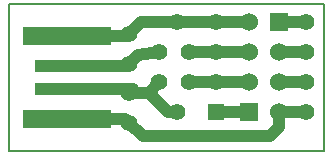
<source format=gtl>
G04 (created by PCBNEW-RS274X (2012-apr-16-27)-stable) date Fri 30 Aug 2013 09:54:41 AM IST*
G01*
G70*
G90*
%MOIN*%
G04 Gerber Fmt 3.4, Leading zero omitted, Abs format*
%FSLAX34Y34*%
G04 APERTURE LIST*
%ADD10C,0.006000*%
%ADD11C,0.007100*%
%ADD12C,0.007200*%
%ADD13R,0.295200X0.059000*%
%ADD14R,0.255900X0.039300*%
%ADD15C,0.055000*%
%ADD16R,0.055000X0.055000*%
%ADD17R,0.060000X0.060000*%
%ADD18C,0.060000*%
%ADD19C,0.039400*%
%ADD20C,0.031500*%
G04 APERTURE END LIST*
G54D10*
G54D11*
X34000Y-43200D02*
X34000Y-38300D01*
G54D12*
X44500Y-43200D02*
X34000Y-43200D01*
X44500Y-38300D02*
X44500Y-43200D01*
X34000Y-38300D02*
X44500Y-38300D01*
G54D13*
X35922Y-42127D03*
X35922Y-39373D03*
G54D14*
X36118Y-41143D03*
X36118Y-40357D03*
G54D15*
X38000Y-42250D03*
X38000Y-41250D03*
G54D16*
X40900Y-41900D03*
G54D15*
X40900Y-40900D03*
X40900Y-39900D03*
X40900Y-38900D03*
X43900Y-38900D03*
X43900Y-39900D03*
X43900Y-40900D03*
X43900Y-41900D03*
G54D17*
X43000Y-38900D03*
G54D18*
X43000Y-39900D03*
X43000Y-40900D03*
X43000Y-41900D03*
G54D17*
X42000Y-41900D03*
G54D18*
X42000Y-40900D03*
X42000Y-39900D03*
X42000Y-38900D03*
G54D15*
X39000Y-40900D03*
X40000Y-40900D03*
X39000Y-39900D03*
X40000Y-39900D03*
X38000Y-39300D03*
X38000Y-40300D03*
X39600Y-38900D03*
X39600Y-41900D03*
G54D19*
X37877Y-42127D02*
X38000Y-42250D01*
X43000Y-41900D02*
X43900Y-41900D01*
X43000Y-41900D02*
X43000Y-42400D01*
X38450Y-42700D02*
X38000Y-42250D01*
X42700Y-42700D02*
X38450Y-42700D01*
X43000Y-42400D02*
X42700Y-42700D01*
X35922Y-42127D02*
X37877Y-42127D01*
X39000Y-39900D02*
X38300Y-40000D01*
X38300Y-40000D02*
X38000Y-40300D01*
G54D20*
X37893Y-40357D02*
X38000Y-40300D01*
G54D19*
X36118Y-40357D02*
X37893Y-40357D01*
G54D20*
X38143Y-41143D02*
X38000Y-41250D01*
G54D19*
X38650Y-41250D02*
X39000Y-40900D01*
X36118Y-41143D02*
X38143Y-41143D01*
X38000Y-41250D02*
X38650Y-41250D01*
X39600Y-41900D02*
X39300Y-41900D01*
X39300Y-41900D02*
X38650Y-41250D01*
X35922Y-39373D02*
X37877Y-39373D01*
X37877Y-39373D02*
X38000Y-39300D01*
X40900Y-38900D02*
X42000Y-38900D01*
X40900Y-38900D02*
X39600Y-38900D01*
X38400Y-38900D02*
X38000Y-39300D01*
X39600Y-38900D02*
X38400Y-38900D01*
X43000Y-40900D02*
X43900Y-40900D01*
X40000Y-40900D02*
X40900Y-40900D01*
X40900Y-40900D02*
X42000Y-40900D01*
X40900Y-41900D02*
X42000Y-41900D01*
X43000Y-39900D02*
X43900Y-39900D01*
X43000Y-38900D02*
X43900Y-38900D01*
X40000Y-39900D02*
X40900Y-39900D01*
X40900Y-39900D02*
X42000Y-39900D01*
M02*

</source>
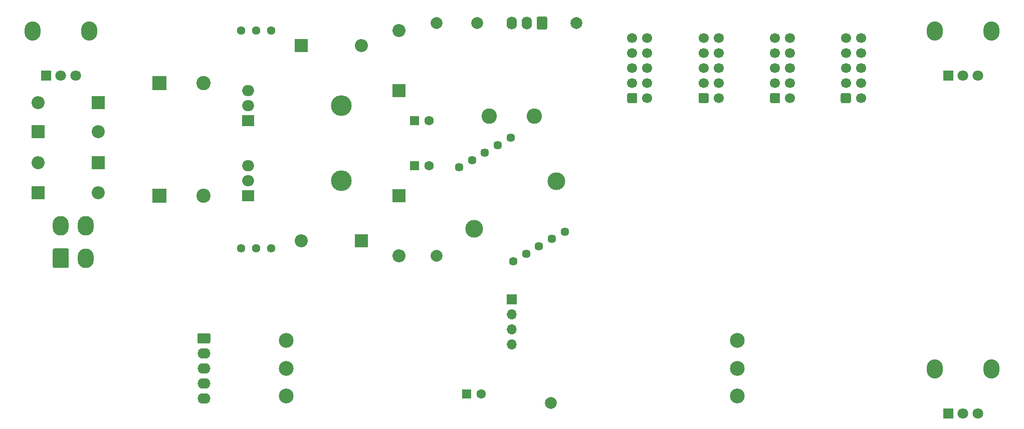
<source format=gts>
G04 #@! TF.GenerationSoftware,KiCad,Pcbnew,6.0.5+dfsg-1~bpo11+1*
G04 #@! TF.CreationDate,2023-04-15T13:36:49+00:00*
G04 #@! TF.ProjectId,lfo_and_power_supply,6c666f5f-616e-4645-9f70-6f7765725f73,0*
G04 #@! TF.SameCoordinates,Original*
G04 #@! TF.FileFunction,Soldermask,Top*
G04 #@! TF.FilePolarity,Negative*
%FSLAX46Y46*%
G04 Gerber Fmt 4.6, Leading zero omitted, Abs format (unit mm)*
G04 Created by KiCad (PCBNEW 6.0.5+dfsg-1~bpo11+1) date 2023-04-15 13:36:49*
%MOMM*%
%LPD*%
G01*
G04 APERTURE LIST*
%ADD10C,3.000000*%
%ADD11C,1.451600*%
%ADD12C,2.500000*%
%ADD13O,2.720000X3.240000*%
%ADD14R,1.800000X1.800000*%
%ADD15C,1.800000*%
%ADD16R,2.200000X2.200000*%
%ADD17O,2.200000X2.200000*%
%ADD18R,1.600000X1.600000*%
%ADD19C,1.600000*%
%ADD20C,1.700000*%
%ADD21C,2.000000*%
%ADD22O,3.500000X3.500000*%
%ADD23R,2.000000X1.905000*%
%ADD24O,2.000000X1.905000*%
%ADD25R,1.700000X1.700000*%
%ADD26O,1.700000X1.700000*%
%ADD27R,2.400000X2.400000*%
%ADD28C,2.400000*%
%ADD29O,2.700000X3.300000*%
%ADD30C,2.600000*%
%ADD31C,1.440000*%
%ADD32O,2.190000X1.740000*%
%ADD33O,1.740000X2.190000*%
G04 APERTURE END LIST*
D10*
X156068203Y-91567628D03*
X142211797Y-99567628D03*
D11*
X139684873Y-89190868D03*
X141849936Y-87940868D03*
X144015000Y-86690868D03*
X146180064Y-85440868D03*
X148345127Y-84190868D03*
X157495127Y-100039132D03*
X155330064Y-101289132D03*
X153165000Y-102539132D03*
X150999936Y-103789132D03*
X148834873Y-105039132D03*
D12*
X186690000Y-118490000D03*
X186690000Y-123190000D03*
X186690000Y-127890000D03*
D13*
X229590000Y-123310000D03*
X219990000Y-123310000D03*
D14*
X222290000Y-130810000D03*
D15*
X224790000Y-130810000D03*
X227290000Y-130810000D03*
D12*
X110490000Y-118490000D03*
X110490000Y-123190000D03*
X110490000Y-127890000D03*
D13*
X219990000Y-66160000D03*
X229590000Y-66160000D03*
D14*
X222290000Y-73660000D03*
D15*
X224790000Y-73660000D03*
X227290000Y-73660000D03*
D13*
X77190000Y-66160000D03*
X67590000Y-66160000D03*
D14*
X69890000Y-73660000D03*
D15*
X72390000Y-73660000D03*
X74890000Y-73660000D03*
D16*
X78740000Y-78232000D03*
D17*
X68580000Y-78232000D03*
D16*
X78740000Y-88392000D03*
D17*
X68580000Y-88392000D03*
D18*
X132120000Y-88900000D03*
D19*
X134620000Y-88900000D03*
G36*
G01*
X204137500Y-78070000D02*
X204137500Y-76870000D01*
G75*
G02*
X204387500Y-76620000I250000J0D01*
G01*
X205587500Y-76620000D01*
G75*
G02*
X205837500Y-76870000I0J-250000D01*
G01*
X205837500Y-78070000D01*
G75*
G02*
X205587500Y-78320000I-250000J0D01*
G01*
X204387500Y-78320000D01*
G75*
G02*
X204137500Y-78070000I0J250000D01*
G01*
G37*
D20*
X207527500Y-77470000D03*
X204987500Y-74930000D03*
X207527500Y-74930000D03*
X204987500Y-72390000D03*
X207527500Y-72390000D03*
X204987500Y-69850000D03*
X207527500Y-69850000D03*
X204987500Y-67310000D03*
X207527500Y-67310000D03*
D16*
X68580000Y-93472000D03*
D17*
X78740000Y-93472000D03*
D21*
X135890000Y-64770000D03*
G36*
G01*
X180125000Y-78070000D02*
X180125000Y-76870000D01*
G75*
G02*
X180375000Y-76620000I250000J0D01*
G01*
X181575000Y-76620000D01*
G75*
G02*
X181825000Y-76870000I0J-250000D01*
G01*
X181825000Y-78070000D01*
G75*
G02*
X181575000Y-78320000I-250000J0D01*
G01*
X180375000Y-78320000D01*
G75*
G02*
X180125000Y-78070000I0J250000D01*
G01*
G37*
D20*
X183515000Y-77470000D03*
X180975000Y-74930000D03*
X183515000Y-74930000D03*
X180975000Y-72390000D03*
X183515000Y-72390000D03*
X180975000Y-69850000D03*
X183515000Y-69850000D03*
X180975000Y-67310000D03*
X183515000Y-67310000D03*
D22*
X119780000Y-78740000D03*
D23*
X103980000Y-81280000D03*
D24*
X103980000Y-78740000D03*
X103980000Y-76200000D03*
D21*
X159512000Y-64770000D03*
D16*
X68580000Y-83185000D03*
D17*
X78740000Y-83185000D03*
D18*
X140931500Y-127508000D03*
D19*
X143431500Y-127508000D03*
D22*
X119780000Y-91440000D03*
D23*
X103980000Y-93980000D03*
D24*
X103980000Y-91440000D03*
X103980000Y-88900000D03*
G36*
G01*
X168060000Y-78070000D02*
X168060000Y-76870000D01*
G75*
G02*
X168310000Y-76620000I250000J0D01*
G01*
X169510000Y-76620000D01*
G75*
G02*
X169760000Y-76870000I0J-250000D01*
G01*
X169760000Y-78070000D01*
G75*
G02*
X169510000Y-78320000I-250000J0D01*
G01*
X168310000Y-78320000D01*
G75*
G02*
X168060000Y-78070000I0J250000D01*
G01*
G37*
D20*
X171450000Y-77470000D03*
X168910000Y-74930000D03*
X171450000Y-74930000D03*
X168910000Y-72390000D03*
X171450000Y-72390000D03*
X168910000Y-69850000D03*
X171450000Y-69850000D03*
X168910000Y-67310000D03*
X171450000Y-67310000D03*
D25*
X148590000Y-111506000D03*
D26*
X148590000Y-114046000D03*
X148590000Y-116586000D03*
X148590000Y-119126000D03*
D16*
X113030000Y-68580000D03*
D17*
X123190000Y-68580000D03*
D21*
X135890000Y-104140000D03*
D27*
X89020000Y-74930000D03*
D28*
X96520000Y-74930000D03*
D21*
X155194000Y-129032000D03*
D18*
X132120000Y-81280000D03*
D19*
X134620000Y-81280000D03*
D16*
X129540000Y-93980000D03*
D17*
X129540000Y-104140000D03*
D16*
X129540000Y-76200000D03*
D17*
X129540000Y-66040000D03*
G36*
G01*
X71040000Y-105959999D02*
X71040000Y-103160001D01*
G75*
G02*
X71290001Y-102910000I250001J0D01*
G01*
X73489999Y-102910000D01*
G75*
G02*
X73740000Y-103160001I0J-250001D01*
G01*
X73740000Y-105959999D01*
G75*
G02*
X73489999Y-106210000I-250001J0D01*
G01*
X71290001Y-106210000D01*
G75*
G02*
X71040000Y-105959999I0J250001D01*
G01*
G37*
D29*
X76590000Y-104560000D03*
X72390000Y-99060000D03*
X76590000Y-99060000D03*
D30*
X144780000Y-80518000D03*
X152400000Y-80518000D03*
D21*
X142748000Y-64770000D03*
D27*
X89020000Y-93980000D03*
D28*
X96520000Y-93980000D03*
D31*
X107950000Y-66040000D03*
X105410000Y-66040000D03*
X102870000Y-66040000D03*
X102860000Y-102870000D03*
X105400000Y-102870000D03*
X107940000Y-102870000D03*
G36*
G01*
X192190000Y-78070000D02*
X192190000Y-76870000D01*
G75*
G02*
X192440000Y-76620000I250000J0D01*
G01*
X193640000Y-76620000D01*
G75*
G02*
X193890000Y-76870000I0J-250000D01*
G01*
X193890000Y-78070000D01*
G75*
G02*
X193640000Y-78320000I-250000J0D01*
G01*
X192440000Y-78320000D01*
G75*
G02*
X192190000Y-78070000I0J250000D01*
G01*
G37*
D20*
X195580000Y-77470000D03*
X193040000Y-74930000D03*
X195580000Y-74930000D03*
X193040000Y-72390000D03*
X195580000Y-72390000D03*
X193040000Y-69850000D03*
X195580000Y-69850000D03*
X193040000Y-67310000D03*
X195580000Y-67310000D03*
G36*
G01*
X95695000Y-117240000D02*
X97385000Y-117240000D01*
G75*
G02*
X97635000Y-117490000I0J-250000D01*
G01*
X97635000Y-118730000D01*
G75*
G02*
X97385000Y-118980000I-250000J0D01*
G01*
X95695000Y-118980000D01*
G75*
G02*
X95445000Y-118730000I0J250000D01*
G01*
X95445000Y-117490000D01*
G75*
G02*
X95695000Y-117240000I250000J0D01*
G01*
G37*
D32*
X96540000Y-120650000D03*
X96540000Y-123190000D03*
X96540000Y-125730000D03*
X96540000Y-128270000D03*
D16*
X123190000Y-101600000D03*
D17*
X113030000Y-101600000D03*
G36*
G01*
X154540000Y-63925000D02*
X154540000Y-65615000D01*
G75*
G02*
X154290000Y-65865000I-250000J0D01*
G01*
X153050000Y-65865000D01*
G75*
G02*
X152800000Y-65615000I0J250000D01*
G01*
X152800000Y-63925000D01*
G75*
G02*
X153050000Y-63675000I250000J0D01*
G01*
X154290000Y-63675000D01*
G75*
G02*
X154540000Y-63925000I0J-250000D01*
G01*
G37*
D33*
X151130000Y-64770000D03*
X148590000Y-64770000D03*
M02*

</source>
........
▸ Written task
Search the listing above for the lines with "X183515000Y-72390000D03*" and "X168910000Y-74930000D03*", then output those lines and all lines between them exactly.

▸ Exercise response
X183515000Y-72390000D03*
X180975000Y-69850000D03*
X183515000Y-69850000D03*
X180975000Y-67310000D03*
X183515000Y-67310000D03*
D22*
X119780000Y-78740000D03*
D23*
X103980000Y-81280000D03*
D24*
X103980000Y-78740000D03*
X103980000Y-76200000D03*
D21*
X159512000Y-64770000D03*
D16*
X68580000Y-83185000D03*
D17*
X78740000Y-83185000D03*
D18*
X140931500Y-127508000D03*
D19*
X143431500Y-127508000D03*
D22*
X119780000Y-91440000D03*
D23*
X103980000Y-93980000D03*
D24*
X103980000Y-91440000D03*
X103980000Y-88900000D03*
G36*
G01*
X168060000Y-78070000D02*
X168060000Y-76870000D01*
G75*
G02*
X168310000Y-76620000I250000J0D01*
G01*
X169510000Y-76620000D01*
G75*
G02*
X169760000Y-76870000I0J-250000D01*
G01*
X169760000Y-78070000D01*
G75*
G02*
X169510000Y-78320000I-250000J0D01*
G01*
X168310000Y-78320000D01*
G75*
G02*
X168060000Y-78070000I0J250000D01*
G01*
G37*
D20*
X171450000Y-77470000D03*
X168910000Y-74930000D03*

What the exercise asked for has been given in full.